Configuration reference
| Parameter | Type | Default | Description |
|---|---|---|---|
apiKey | String | (required) | Gemini API key |
baseUrl | String | https://generativelanguage.googleapis.com | API base URL |
responseSchema | String? | null | JSON schema for structured output mode |
apiVersion | String | "v1beta" | API version (v1 or v1beta) |
httpClient | HttpClient | HttpClient.newHttpClient() | Java HTTP client |
objectMapper | ObjectMapper | ObjectMapper() | Jackson ObjectMapper |
L3: Architecture & Mechanics (10-minute read)
Design philosophy
tramai-gemini is a standalone provider — it implements its own transport, payload translation, and response mapping because Gemini's API structure diverges significantly from the OpenAI /chat/completions format. The module maps every TramAI concept to its Gemini equivalent.
Concept mapping
| TramAI Concept | Gemini API Equivalent |
|---|---|
ModelRequest.model | models/{model}:generateContent |
| SYSTEM message | system_instruction field |
| USER message | contents[{role: "user"}] |
| ASSISTANT message | contents[{role: "model"}] |
| TOOL message | contents[{role: "function"}] with functionResponse |
ToolDefinition | tools[{function_declarations[...]}] |
| Structured output | generationConfig.responseMimeType + responseSchema |
| Streaming | streamGenerateContent?alt=sse |
| ImagePart | inlineData { mimeType, data } within content parts |
Inner mechanics
Non-streaming flow:
1. Build payload:
- Map messages → contents[{role, parts[{text/inlineData/functionResponse}]}]
- Extract system message → system_instruction
- Map tools → tools[{function_declarations}]
- Build generationConfig (maxOutputTokens, temperature, responseSchema)
2. POST to /v1beta/models/{model}:generateContent with X-Goog-Api-Key header
3. Parse response: candidates[0].content.parts[] →
- Extract text from parts[].text
- Extract function calls from parts[].functionCall
4. Map finishReason (STOP→STOP, MAX_TOKENS→LENGTH, SAFETY/RECITATION→CONTENT_FILTER)
5. Extract usageMetadata (promptTokenCount, candidatesTokenCount)
6. Return ModelResponse
Streaming flow:
1. Build same payload
2. POST to .../streamGenerateContent?alt=sse
3. Consume SSE stream (data: prefix)
4. Per line: extract candidates[0].content.parts[].text → emit StreamChunk.Token
5. Track usageMetadata → emit StreamChunk.Complete
Finishing reason mapping
Gemini finishReason | Tramai FinishReason |
|---|---|
"STOP" | STOP |
"MAX_TOKENS" | LENGTH |
"SAFETY" | CONTENT_FILTER |
"RECITATION" | CONTENT_FILTER |
| (anything else) | OTHER |
Safety warnings
Gemini responses may contain parts that are neither text nor functionCall.
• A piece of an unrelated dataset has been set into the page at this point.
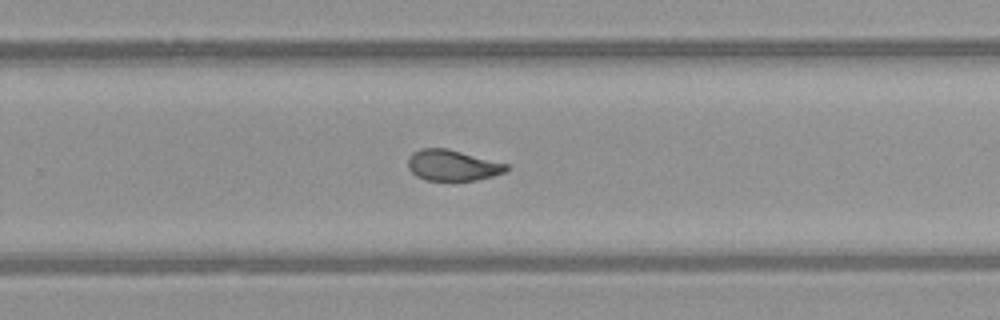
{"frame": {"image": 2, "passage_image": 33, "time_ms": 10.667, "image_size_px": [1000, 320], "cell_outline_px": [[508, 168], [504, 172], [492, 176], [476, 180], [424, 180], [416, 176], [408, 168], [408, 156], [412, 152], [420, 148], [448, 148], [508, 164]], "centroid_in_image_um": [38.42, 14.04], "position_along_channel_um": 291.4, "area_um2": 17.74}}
The provider logs a WARNING for such parts and skips them, rather than silently dropping them or crashing.
Class hierarchy
GeminiProvider (final) ← implements ModelProvider, StreamCapable
Dependency graph
tramai-gemini
Depends on:
- tramai-core (api) — ModelProvider, ModelRequest, ModelResponse,
StreamCapable, ProviderCapability
- jackson-databind (impl) — JSON serialization
Depended on by:
- tramai-standalone — wired via Tramai.builder().provider()
- tramai-spring — auto-configuration discovers GeminiProvider beans
Capabilities
All four: VISION, TOOL_CALLING, STRUCTURED_OUTPUT, STREAMING.